## Activities
[A] From the Arachne Execution Engine page below, extract the passage starting with "OHDSI / ArachneExecutionEngine" and going on through "well as WebAPI.".
[B] Answer these questions from the Arachne Execution Engine page below:
(i) What Maven command runs the build with the Impala profile?
(ii) What is the minimum CDM database version to prepare before running tests?
(iii) Which option enables execution in a Docker container?
[C] Proceed with the Arachne Execution Engine page below, picking up after its last line.

OHDSI / ArachneExecutionEngine

Arachne Execution Engine is a component used to execute remote SQL or R code. It is used by both Arachne Data Node as well as WebAPI
7 stars 7 forks source link

ArachneExecutionEngine

ARACHNE Execution Engine is a component used to execute remote SQL or R code. It is used by both Arachne Data Node as well as WebAPI.

ARACHNE Execution Engine is able to use local or Docker Image/tar ball pre-built R environments to execute your R code.

Installation

Configuration

Sample options for creating a container for running locally

Generic options:

--rm                                                             // Remove on exit
-p 8888:8888                                                     // Bind host port to container port
--add-host=host.docker.internal:host-gateway                     // Allow access to DB running on host bare

For using tarball execution environments:

-e RUNTIMESERVICE_DIST_ARCHIVE=/dist/r_base_focal_amd64.tar.gz   // Name of the default execution environment  
-v ~/R-environments:/runtimes                                   // Mount host directory volume 

For using Docker execution environments:

--privileged                                                     // Allow spawning other containers 
-v /var/run/docker.sock:/var/run/docker.sock                     // Mount socket to connect to host Docker from inside container 
-v ~/executions:/etc/executions                                       // Mount host directory /etc/ee to volume /etc/executions in container to hold executions 
-e DOCKER_ENABLE=true                                            // Enable execution in Docker container                                           
-e DOCKER_IMAGE_DEFAULT=odysseusinc/r-hades:latest             // Default image to use for running executions 
-e ANALYSIS_MOUNT=/etc/ee                                        // Provide container location of the host directory for executions to allow mounting it spawn Docker containers
-e DOCKER_REGISTRY_URL=...                                       // (Optional) url to Docker registry for pulling image runtime files
-e DOCKER_REGISTRY_USERNAME=...                                  // (Optional) username to connect to Docker registry
-e DOCKER_REGISTRY_PASSWORD=...                                  // (Optional) password to connect to Docker registry

Build with Impala JDBC driver

  1. Download Cloudera JDBC Connector using the following link: https://www.cloudera.com/downloads/connectors/impala/jdbc/2-5-42.html

  2. unzip one with following jars:

    1. hive_metastore.jar
    2. hive_service.jar
    3. ImpalaJDBC41.jar
    4. libfb303-0.9.0.jar
    5. libthrift-0.9.0.jar
    6. ql.jar
    7. TCLIServiceClient.jar
  3. Run build with profile impala:

    mvn -P impala clean install

Running tests

Before running tests it's required to prepare CDM database version 5.0 or newer. Run tests command should include CDM database connection parameters like shown below:

mvn -Dcdm.jdbc_url=jdbc:postgresql://localhost/synpuf -Dcdm.username=postgres -Dcdm.password=postgres test

If deployed to DBMS other than PostgreSQL point one of the following dbms types with cdm.dbms parameter:

Process R files with Docker (locally)

## Exercise data

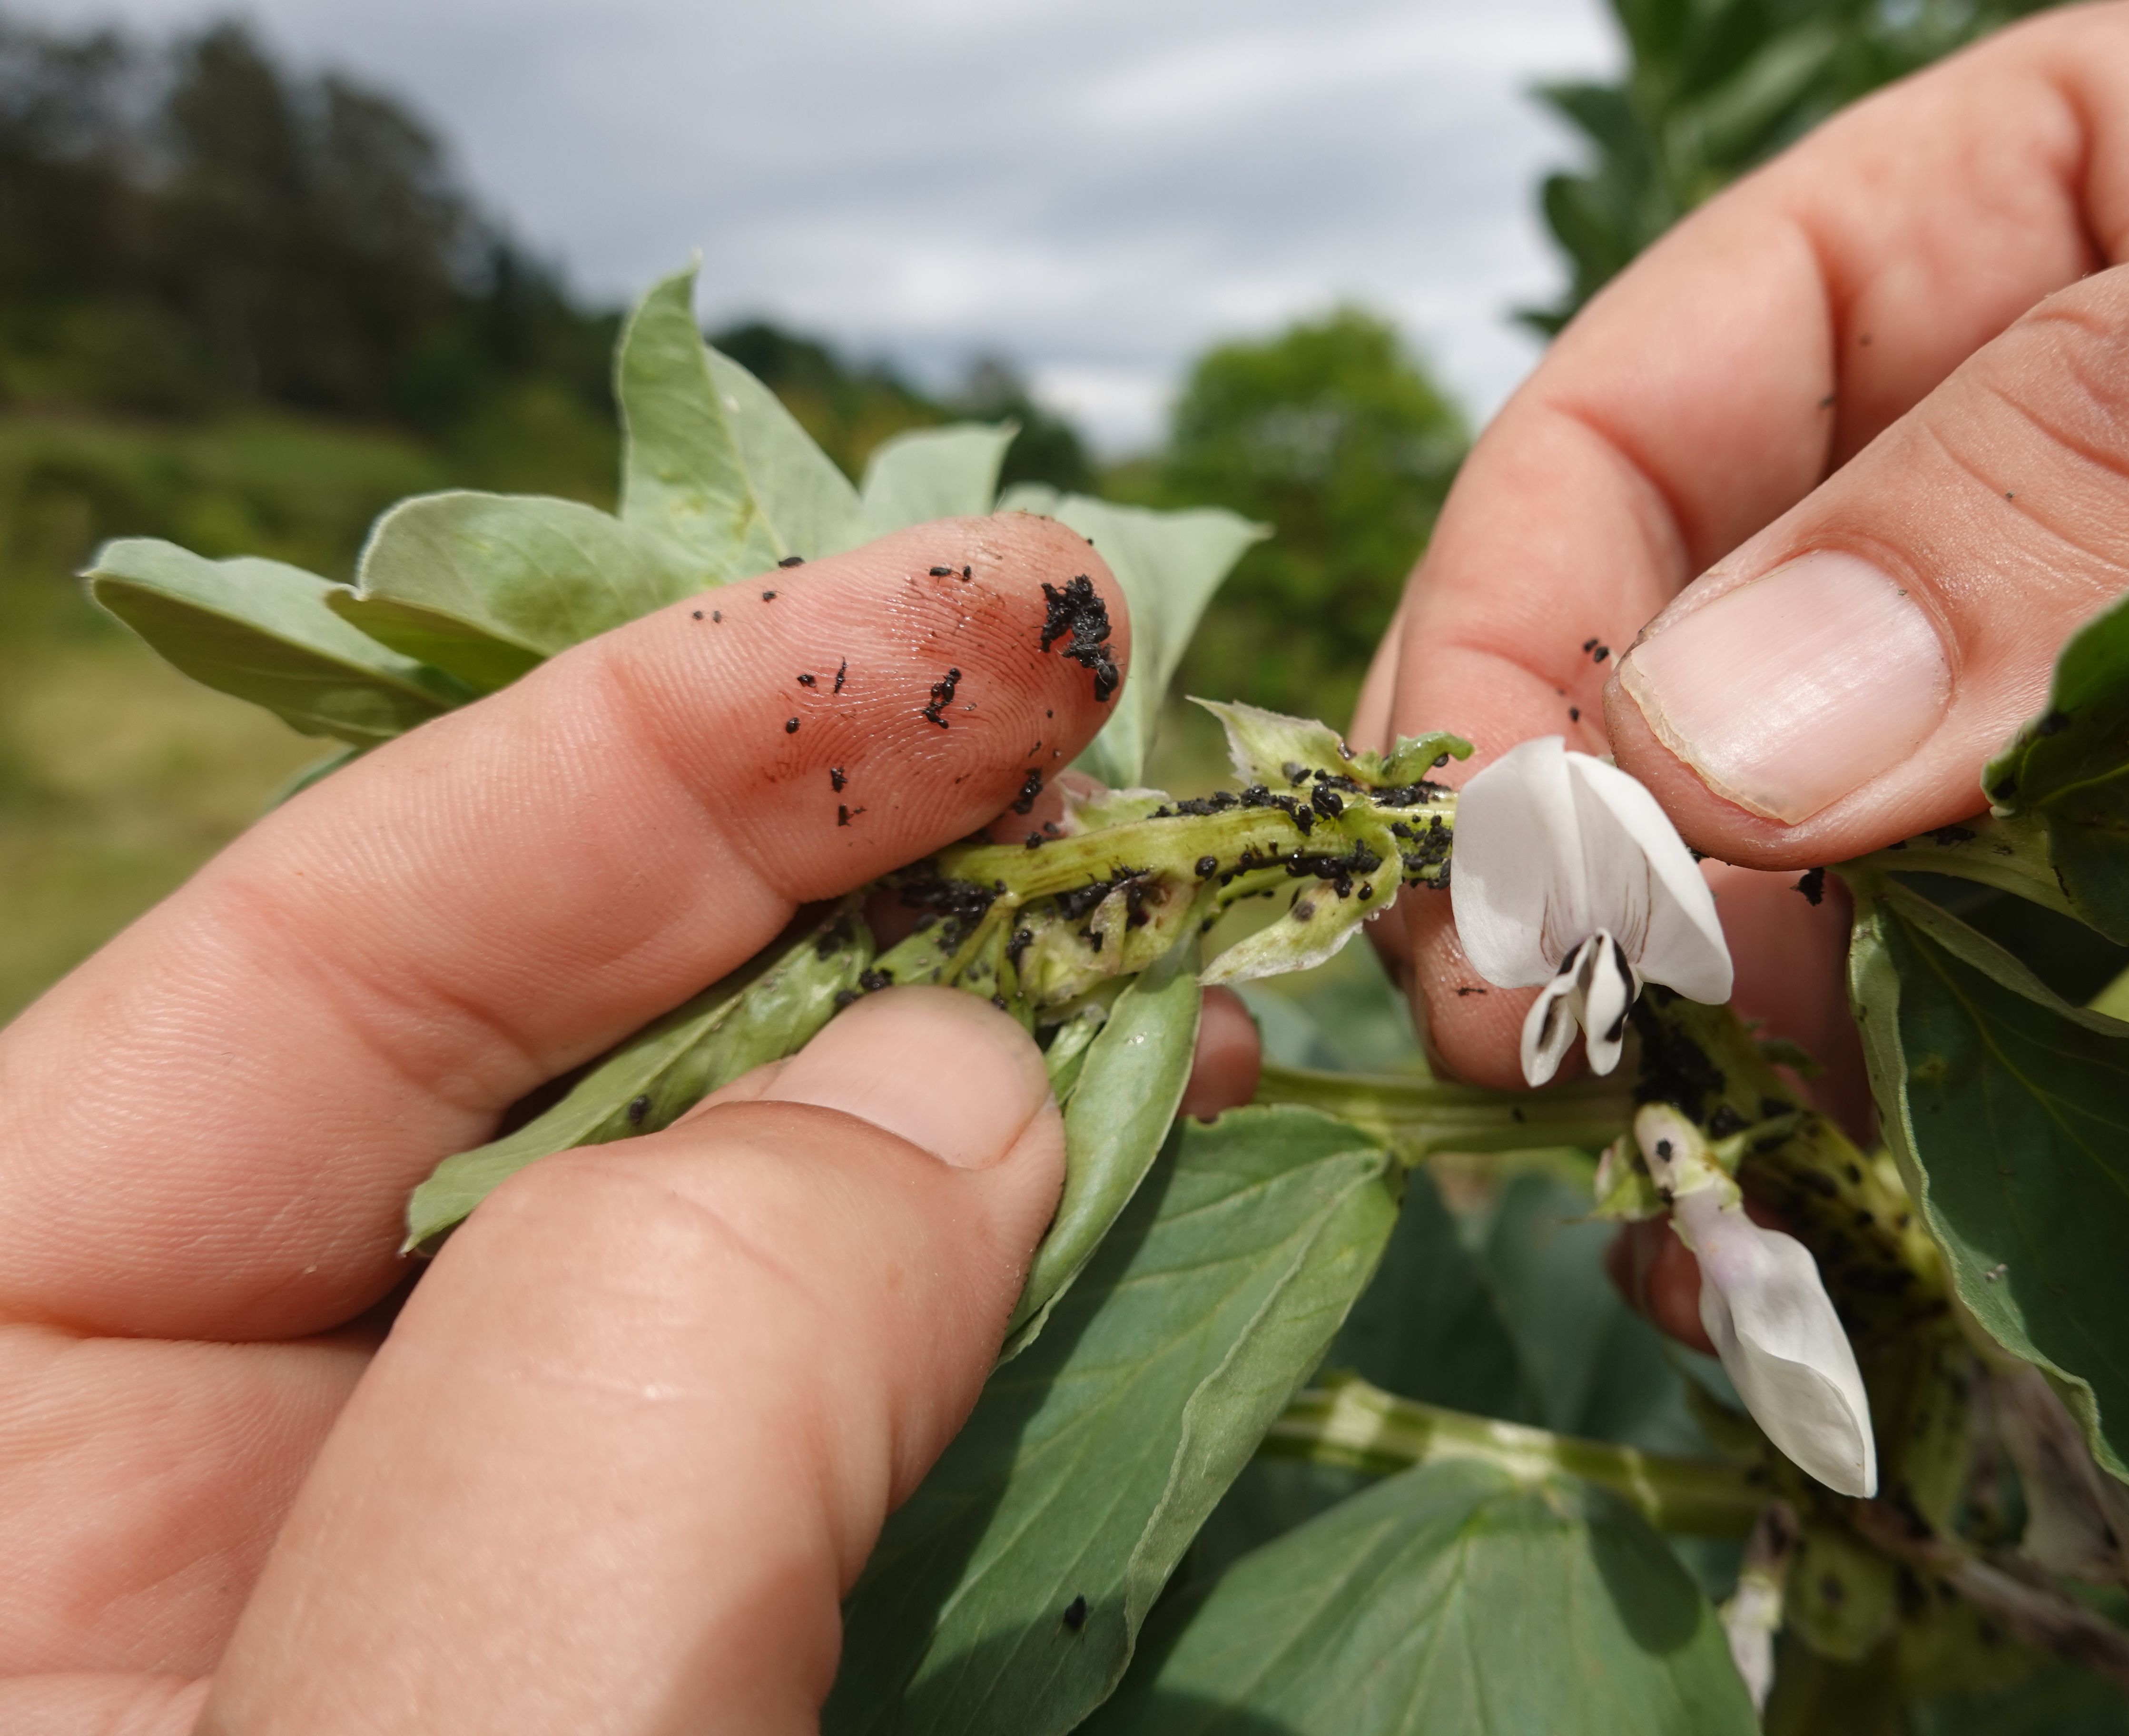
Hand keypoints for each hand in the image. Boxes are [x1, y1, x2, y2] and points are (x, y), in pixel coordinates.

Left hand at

## Written answers
[A]
OHDSI / ArachneExecutionEngine

Arachne Execution Engine is a component used to execute remote SQL or R code. It is used by both Arachne Data Node as well as WebAPI
7 stars 7 forks source link

ArachneExecutionEngine

ARACHNE Execution Engine is a component used to execute remote SQL or R code. It is used by both Arachne Data Node as well as WebAPI.

[B]
(i) mvn -P impala clean install
(ii) Version 5.0
(iii) -e DOCKER_ENABLE=true

[C]
curl --location 'https://localhost:8888/api/v1/analyze' \
--header 'arachne-compressed: false' \
--header 'arachne-waiting-compressed-result: false' \
--header 'arachne-attach-cdm-metadata: true' \
--header 'arachne-result-chunk-size-mb: 10485760' \
--form 'analysisRequest="{
      \"id\": 123,
      \"executableFileName\": \"main.R\",
      \"dataSource\": {
      \"id\": 123,
      \"name\": \"Data Source\",
      \"url\": \"https://test.com"
      },
      \"requested\": \"2023-12-19T10:00:00Z\",
      \"requestedDescriptorId\": \"789\",
      \"resultExclusions\": \"exclude_result1,exclude_result2\",
      \"dockerImage\": \"r-base\",
      \"callbackPassword\": \"callback-password\",
      \"updateStatusCallback\": \"https://callback-url.com/update\",
      \"resultCallback\": \"https://callback-url.com/result\"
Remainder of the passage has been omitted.